▶ [Document extract]:
┄┄┄┄┄┄
The root of the entire tree is SATisfiability (Karp #1).
In this context, it is the CHILD ( $A$ ) that solves the PARENT’s ( $B$ ) problem.
$B$ reduces TO $A$ .
$A$ reduces FROM $B$ .
Conclusion. $A$ is as hard as $B$ . Note: For Karp, this is only valid based on the fact that the other direction was already provided by Cook’s analysis.

Another notation for reduction, consistent with the above, uses the letters “oc” written with no space between them - think of it as an 8 lying sideways with the rightmost tip cut off. To emphasize the need to transform between NP problems within a reasonable amount of time, many put a “p” at the foot of the $\leq$ , giving $\leq_p$ .

Example: Chromatic Number and Clique Cover (KARP #12 $\to$ #13)

Let us take a pair of problems from Karp’s Reduction Tree Summary (Karp, p. 96) and derive the nine pieces of information as they apply:

Problem #1 (“B”): Chromatic Number (KARP #12)
Problem #2 (“A”): Clique Cover (KARP #13)

Then, at the point of the tree where Chromatic Number connects to Clique Cover:

Chromatic Number is known to be hard (at this point), whereas Clique Cover is not yet known.
Clique Cover is $A$ and Chromatic Number is $B$ (i.e. $B$ reduces to $A$ ).
Chromatic Number is the parent.
Clique Cover is the child.
The root of the tree is SAT.
Clique Cover solves Chromatic Number.
Chromatic Number reduces TO Clique Cover.
Clique Cover reduces FROM Chromatic Number.
Conclusion. Clique Cover is as hard as Chromatic Number. (See note at end of point 9 above.)

KARP-21

KARP-21 refers to the 21 NP-Complete problems in Karp’s paper (historically: Cook #1; Karp #2-21, i.e. Karp-20).

In order to define each problem as NP-Complete - even if the problem inherently is an optimization problem and would more easily be classified as NP-Hard - Karp adds an extra threshold parameter to augment the underlying problem. This is necessary because optimization problems generally do not have an easy verification process short of an exhaustive search, and therefore can typically only be shown to be Hard and not Complete.

To see why, consider a decision problem like a system of equations: the NP computer guesses the values $x_1, \ldots, x_n$ , and you can verify the answer in polynomial time by plugging them in - it reduces to a yes/no check. But for an optimization problem (e.g. maximizing a stock portfolio), even if the NP computer tells you exactly which stocks to buy, how do you verify it’s truly optimal? You would have to check every other possible combination - potentially an exponential number of alternatives. Since $n! \geq 2^n$ , even permutation-based optimizations (like Job Sequencing) are worse than exponential to verify exhaustively. This is why optimization problems cannot be shown to be Complete without modification.

The transformation works as follows: considering the underlying NP-Hard optimization problem, can a solution be found for a related decision problem formed by adding an extra threshold parameter and asking if the solution can be found $\leq$ or $\geq$ the supplied parameter? This then is NP-Complete.
┄┄┄┄┄┄
▶ [Material]:
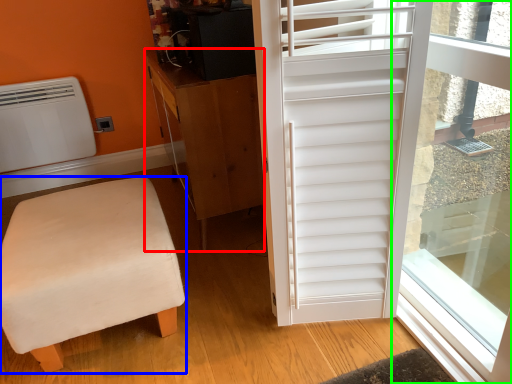
Question: Which object is the farthest from cabinetry (highlighted by a red box)? Choose among these: furniture (highlighted by a blue box) or window screen (highlighted by a green box).

Choices:
 (A) furniture
 (B) window screen

Answer: (B)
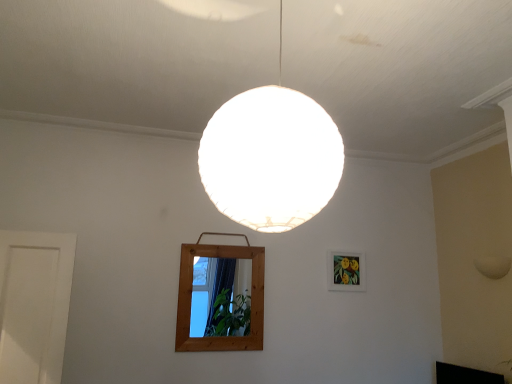
In order to face black glossy tv at lower right, should I rotate leftwards or rightwards?

A 26.263 degree turn to the right will do.

At what (x,y) coordinates should I click in order to perform the action: click on black glossy tv at lower right. Please return your answer as a coordinate pair (x, y). Image resolution: width=512 pixels, height=384 pixels. Looking at the image, I should click on pyautogui.click(x=465, y=375).

Is matte wooden picture frame at upper right closer to the viewer compared to black glossy tv at lower right?

No, matte wooden picture frame at upper right is further to the viewer.

Would you say matte wooden picture frame at upper right is outside black glossy tv at lower right?

That's correct, matte wooden picture frame at upper right is outside of black glossy tv at lower right.

How much distance is there between matte wooden picture frame at upper right and black glossy tv at lower right?

matte wooden picture frame at upper right and black glossy tv at lower right are 33.46 inches apart from each other.

From the image's perspective, would you say matte wooden picture frame at upper right is shown under black glossy tv at lower right?

Actually, matte wooden picture frame at upper right appears above black glossy tv at lower right in the image.

Is wooden mirror at center behind black glossy tv at lower right?

Yes, it is behind black glossy tv at lower right.

Find the location of `furniture in front of the wooden mirror at center`. furniture in front of the wooden mirror at center is located at coordinates (465, 375).

Could you tell me if wooden mirror at center is turned towards black glossy tv at lower right?

No.

How different are the orientations of wooden mirror at center and black glossy tv at lower right in degrees?

There is a 85.2-degree angle between the facing directions of wooden mirror at center and black glossy tv at lower right.

Can you confirm if white matte sphere at center is taller than matte wooden picture frame at upper right?

Yes, white matte sphere at center is taller than matte wooden picture frame at upper right.

From a real-world perspective, which object rests below the other?

From a 3D spatial view, matte wooden picture frame at upper right is below.

In the image, is white matte sphere at center positioned in front of or behind matte wooden picture frame at upper right?

white matte sphere at center is positioned closer to the viewer than matte wooden picture frame at upper right.

Looking at their sizes, would you say white matte sphere at center is wider or thinner than matte wooden picture frame at upper right?

white matte sphere at center is wider than matte wooden picture frame at upper right.

How much distance is there between matte wooden picture frame at upper right and white matte sphere at center?

matte wooden picture frame at upper right is 6.78 feet away from white matte sphere at center.

Could you tell me if matte wooden picture frame at upper right is facing white matte sphere at center?

No, matte wooden picture frame at upper right is not turned towards white matte sphere at center.

Is point (355, 280) closer to camera compared to point (260, 162)?

No, it is behind (260, 162).

Find the location of `lamp positioned vertically above the matte wooden picture frame at upper right (from a real-world perspective)`. lamp positioned vertically above the matte wooden picture frame at upper right (from a real-world perspective) is located at coordinates (271, 157).

Is wooden mirror at center shorter than white matte sphere at center?

Yes, wooden mirror at center is shorter than white matte sphere at center.

Looking at this image, from the image's perspective, would you say wooden mirror at center is shown under white matte sphere at center?

Yes, from the image's perspective, wooden mirror at center is below white matte sphere at center.

Is wooden mirror at center not within white matte sphere at center?

Yes, wooden mirror at center is not within white matte sphere at center.

Which object is thinner, wooden mirror at center or white matte sphere at center?

wooden mirror at center is thinner.

Which of these two, black glossy tv at lower right or matte wooden picture frame at upper right, is thinner?

Thinner between the two is matte wooden picture frame at upper right.

What are the coordinates of `furniture lying below the matte wooden picture frame at upper right (from the image's perspective)` in the screenshot? It's located at (465, 375).

From the image's perspective, which object appears higher, black glossy tv at lower right or matte wooden picture frame at upper right?

matte wooden picture frame at upper right is shown above in the image.

Would you consider matte wooden picture frame at upper right to be distant from wooden mirror at center?

matte wooden picture frame at upper right is actually quite close to wooden mirror at center.

Consider the image. Would you say matte wooden picture frame at upper right is inside or outside wooden mirror at center?

matte wooden picture frame at upper right is not inside wooden mirror at center, it's outside.

Considering the relative positions of matte wooden picture frame at upper right and wooden mirror at center in the image provided, is matte wooden picture frame at upper right to the left or to the right of wooden mirror at center?

Clearly, matte wooden picture frame at upper right is on the right of wooden mirror at center in the image.

In terms of height, does matte wooden picture frame at upper right look taller or shorter compared to wooden mirror at center?

matte wooden picture frame at upper right is shorter than wooden mirror at center.

Locate an element on the screen. furniture lying in front of the matte wooden picture frame at upper right is located at coordinates (465, 375).

This screenshot has width=512, height=384. I want to click on window behind the black glossy tv at lower right, so click(x=191, y=299).

When comparing their distances from black glossy tv at lower right, does matte wooden picture frame at upper right or white matte sphere at center seem closer?

Based on the image, matte wooden picture frame at upper right appears to be nearer to black glossy tv at lower right.

When comparing their distances from matte wooden picture frame at upper right, does wooden mirror at center or black glossy tv at lower right seem closer?

wooden mirror at center is closer to matte wooden picture frame at upper right.

Considering their positions, is black glossy tv at lower right positioned further to wooden mirror at center than white matte sphere at center?

white matte sphere at center is further to wooden mirror at center.

Which object lies further to the anchor point white matte sphere at center, matte wooden picture frame at upper right or black glossy tv at lower right?

black glossy tv at lower right is further to white matte sphere at center.

Considering their positions, is black glossy tv at lower right positioned further to white matte sphere at center than matte wooden picture frame at upper right?

black glossy tv at lower right.

Which object lies further to the anchor point matte wooden picture frame at upper right, black glossy tv at lower right or white matte sphere at center?

Based on the image, white matte sphere at center appears to be further to matte wooden picture frame at upper right.

Based on their spatial positions, is black glossy tv at lower right or wooden mirror at center further from white matte sphere at center?

The object further to white matte sphere at center is black glossy tv at lower right.

Looking at this image, which object lies further to the anchor point matte wooden picture frame at upper right, wooden mirror at center or white matte sphere at center?

Based on the image, white matte sphere at center appears to be further to matte wooden picture frame at upper right.

At what (x,y) coordinates should I click in order to perform the action: click on picture frame between wooden mirror at center and black glossy tv at lower right from left to right. Please return your answer as a coordinate pair (x, y). The image size is (512, 384). Looking at the image, I should click on (346, 271).

Locate an element on the screen. This screenshot has height=384, width=512. window between white matte sphere at center and matte wooden picture frame at upper right along the z-axis is located at coordinates (191, 299).

Where is `furniture positioned between white matte sphere at center and matte wooden picture frame at upper right from near to far`? This screenshot has width=512, height=384. furniture positioned between white matte sphere at center and matte wooden picture frame at upper right from near to far is located at coordinates (465, 375).

This screenshot has width=512, height=384. Identify the location of furniture positioned between white matte sphere at center and wooden mirror at center from near to far. (465, 375).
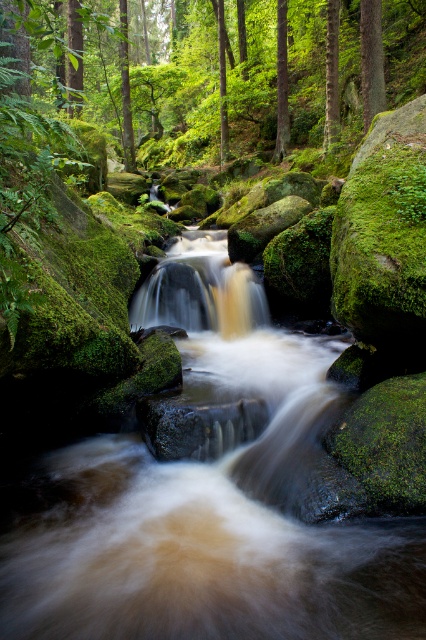
You are a hiker trying to navigate through the forest. You see the green rough bark tree at upper center and the brown textured tree at center. Which tree has a wider trunk?

The green rough bark tree at upper center has a wider trunk than the brown textured tree at center, as its width surpasses the latter.

You are a hiker who wants to cross the stream safely. The green mossy rocks at center are positioned at coordinates point 0.134, 0.418. Are these rocks suitable for stepping on to cross the stream?

The green mossy rocks at center are located at point (x=178, y=84). However, moss on rocks can be slippery, so stepping on them may be dangerous. It is advisable to look for rocks without moss or alternative safe paths for crossing the stream.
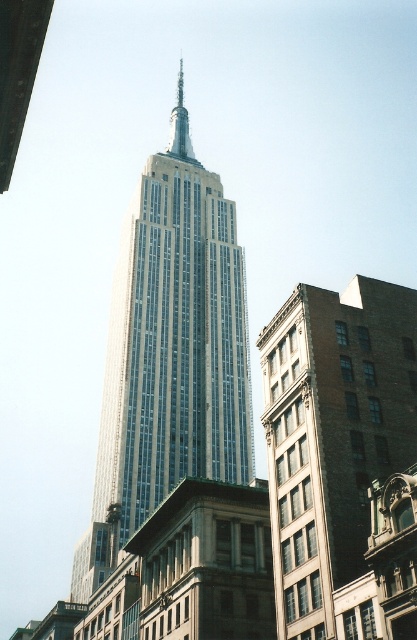
Question: Does glassy steel tower at center appear under brown brick building at lower right?

Choices:
 (A) no
 (B) yes

Answer: (A)

Question: Which point is closer to the camera taking this photo?

Choices:
 (A) (150, 164)
 (B) (269, 474)

Answer: (B)

Question: Which point is farther to the camera?

Choices:
 (A) brown brick building at lower right
 (B) glassy steel tower at center

Answer: (B)

Question: Does glassy steel tower at center have a larger size compared to brown brick building at lower right?

Choices:
 (A) yes
 (B) no

Answer: (A)

Question: Does glassy steel tower at center appear under brown brick building at lower right?

Choices:
 (A) yes
 (B) no

Answer: (B)

Question: Which of the following is the farthest from the observer?

Choices:
 (A) (137, 285)
 (B) (351, 461)

Answer: (A)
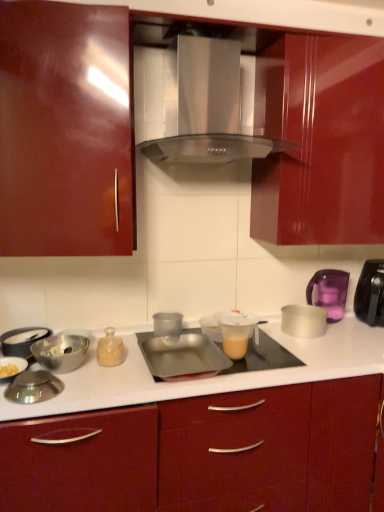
┄┄┄┄┄┄
▶ [The tasks]:
1. In the excerpt on NP-completeness, what does Karp add to an optimization problem so that it can be defined as NP-Complete?
2. Return the stretch of the records from the line containing "Yes, white matte" through the line containing "Yes, wooden mirror at center is shorter", reproduced without any change.
The records are unrelated to the text.

▶ [The results]:
1. An extra threshold parameter.

2.
Yes, white matte sphere at center is taller than matte wooden picture frame at upper right.

From a real-world perspective, which object rests below the other?

From a 3D spatial view, matte wooden picture frame at upper right is below.

In the image, is white matte sphere at center positioned in front of or behind matte wooden picture frame at upper right?

white matte sphere at center is positioned closer to the viewer than matte wooden picture frame at upper right.

Looking at their sizes, would you say white matte sphere at center is wider or thinner than matte wooden picture frame at upper right?

white matte sphere at center is wider than matte wooden picture frame at upper right.

How much distance is there between matte wooden picture frame at upper right and white matte sphere at center?

matte wooden picture frame at upper right is 6.78 feet away from white matte sphere at center.

Could you tell me if matte wooden picture frame at upper right is facing white matte sphere at center?

No, matte wooden picture frame at upper right is not turned towards white matte sphere at center.

Is point (355, 280) closer to camera compared to point (260, 162)?

No, it is behind (260, 162).

Find the location of `lamp positioned vertically above the matte wooden picture frame at upper right (from a real-world perspective)`. lamp positioned vertically above the matte wooden picture frame at upper right (from a real-world perspective) is located at coordinates (271, 157).

Is wooden mirror at center shorter than white matte sphere at center?

Yes, wooden mirror at center is shorter than white matte sphere at center.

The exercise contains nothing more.